围在茶棚里的老李头揉了揉眼睛,他低声嘟囔:“要不是知道毛主席早已离去,真得跪下磕头喽。”几分钟后,消息像火一样窜向四周,“毛主席回来了”的呼喊在山谷里此起彼伏,十里八乡的农民挑着竹杠,哼着山歌,往滴水洞凑。
这位被误认的“毛主席”正是特型演员古月。回到韶山前,他刚结束《大决战》补拍,连脸上的粉都没来得及卸。片场收工到登车不过两小时,他只抓了个盒饭便匆匆赶路,因为这里有他的农家姐姐汤大姐,更有他数十年扮演毛泽东必须反复咀嚼的“生活底片”。
时间往前拨,1949年冬,武汉汉口码头寒风凛冽。年仅十岁的胡诗学偷偷从孤儿院翻墙而出,追着解放军的军号声一路小跑。他个头不高,朝气却压不住。带队连长本想劝返,没想到小家伙倔得像钉子:“非得当兵,不走!”情急之下,文工团收下了这个脏兮兮的小男孩,舞台灯光成了他的第一道暖气。

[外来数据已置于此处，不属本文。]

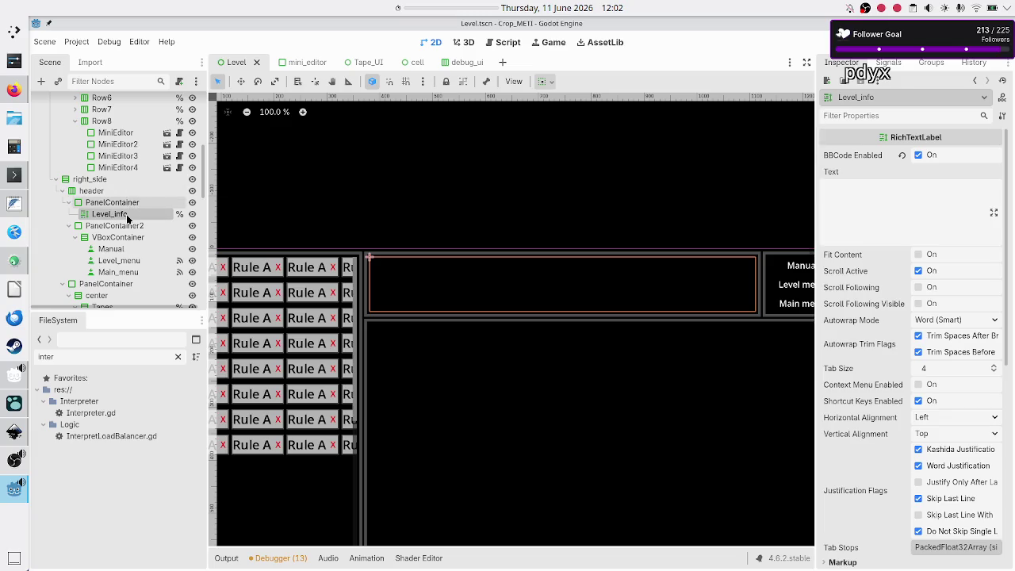
{"action": "scroll", "coordinate": [158, 143], "scroll_direction": "up", "scroll_amount": 10}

二十多年后,1978年秋,解放军艺术学院礼堂里堆满放大照片。叶剑英仔细端详,圈中人或眉眼像、或口音似,但都欠一口灵魂火候。直到胡可递上一张定妆照——一米八的身形,微抬下巴的神态,叶帅沉默片刻,钢笔划出一个醒目的记号,这便是“古月”的诞生。
为了那口最难拿捏的湖南韵,古月跑到韶山。1981年春,他提着破帆布包敲开汤大姐家的柴扉。“老大姐,我看望您来了!”一句半生不熟的韶山话把女主人听愣,她眯眼细看,泪珠噗通滚落,“毛主席回来了哇!”这意外的认亲,把古月硬生生拉进普通农家半个月:挑水、砍柴、赶场,他白天干活晚上背台词,汤大姐炒的辣椒水豆豉成了土味“语言课”。
回到八一厂,他租下十几平方米小屋,墙上贴满六百多张毛泽东各时期照片,连天花板都没放过。灯泡昏黄,他盯着照片抿嘴、挑眉、微笑、挥手,动作重复到腰酸背痛。化妆间的老化妆师看傻:“老胡,你疯啦?”他咧嘴:“不到像,就睡不踏实。”
《西安事变》上映,只给古月三十余个镜头,台词不足二百字,观众却认定“主席来了”。掌声背后,他明显变得沉静,连妻子桂萍都皱眉:“你不像你了。”古月愣住,随后抖抖肩膀继续去读李银桥、张玉凤口述稿,揣摩一个伟人的日常呼吸。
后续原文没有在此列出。